Securing a cellmate.

She didn’t understand.

But she would.

And then I would have her hate.

I grabbed another checkers set from the dresser and brought it over to the bed.

She frowned. “Do you really have a checkers set in every room?”

“Actually, yes.” I shrugged and started setting out the pieces. “It calms me, and it makes sense. It’s rational, it’s win or lose, strategy, it’s concentration. And it’s always the same.”

“I take it you enjoy consistency and a challenge?” One black eyebrow arched up. Her eyes were so damn swollen.

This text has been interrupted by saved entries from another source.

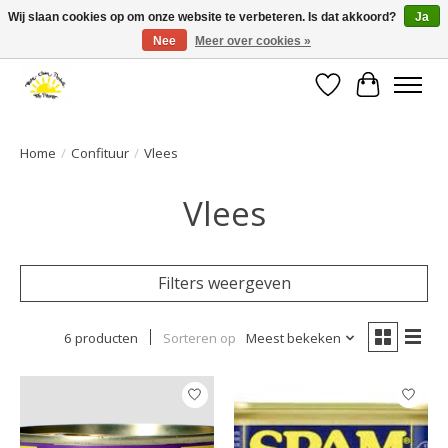
Wij slaan cookies op om onze website te verbeteren. Is dat akkoord?
Ja
Nee
Meer over cookies »
Large selection of products and fast shipping!
Verlanglijst
Winkelwa
Home
/
Confituur
/
Vlees
Vlees
Filters weergeven
6 producten
Sorteren op
Meest bekeken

“Yes, a little of both.” I looked away from her grief-stricken face. All it did was remind me of things I couldn’t change, and a burden so heavy that she was sick with it, one she wouldn’t share with a stranger like me, one she would bear on her own while she grieved.

“Ladies first.” I cleared my throat.

She made her first calculated move. Her fingers were trembling, maybe this was a bad idea, but I knew her—I knew if she went to bed right now, she’d just think about Breaker, she’d blame herself, she’d dream of him.

Was it so selfish to want her to dream of me instead?

To want her to lean on me?

Hug me?

Let me take away the pain?

The room was thick with it; a heaviness descended over us as we played, and no matter how many times I tried to ask questions and get her distracted, her chin wobbled like she was just barely holding it in.

“What did you love about him?” I finally asked as we started our second game; she lost, then again, it wasn’t fair she was barely concentrating.

A tear spilled from her cheek to the checkerboard, and I was instantly angry I’d missed the chance to wipe it away.

“Everything.” She wiped her cheeks with the back of her hands. “I loved everything about him. He was…” She locked eyes with me. “…mine. The one thing that I had in the Family that I claimed when I first saw him was Breaker himself. He was so… broken when he came to us. He smiled, and he fit in perfectly, but at night he cried.”

“Did he ever tell you why he cried?” My body tensed.

“He said he was broken.” Violet reached for another checker and clutched it in her hand. “And I told him it was okay to be broken because when you’re broken, all you need is a best friend to help you find the pieces and put them back together again. And I promised him I would.”

“He was lucky to have you as a best friend, Violet, and more…”

“He was mine,” she said again, this time louder. “My dad has politics, my mom has my dad, Ash has his rage, Izzy has Maksim. Everyone has someone or something that they’re good at. He was my one thing; don’t you get it? He was it; he was mine! And he was stolen from me!”

A mixture of a scream and a sob pierced the room as Violet threw the checkerboard against the dresser. The red and black pieces clattered to the floor, almost in slow motion.

I didn’t move.

She shoved at me.

And I let her.

She pounded her fists into my chest.

I welcomed the pain.

And then she was sobbing against my chest again. I pulled her into my arms; I wondered if she knew I mourned him too?

The way she saw him was more than he deserved.

“I’m so angry…” Her body shook against mine.

“Then be angry, Violet. Bruise me, beat me, scar me—you have to let it out, or it will destroy you.”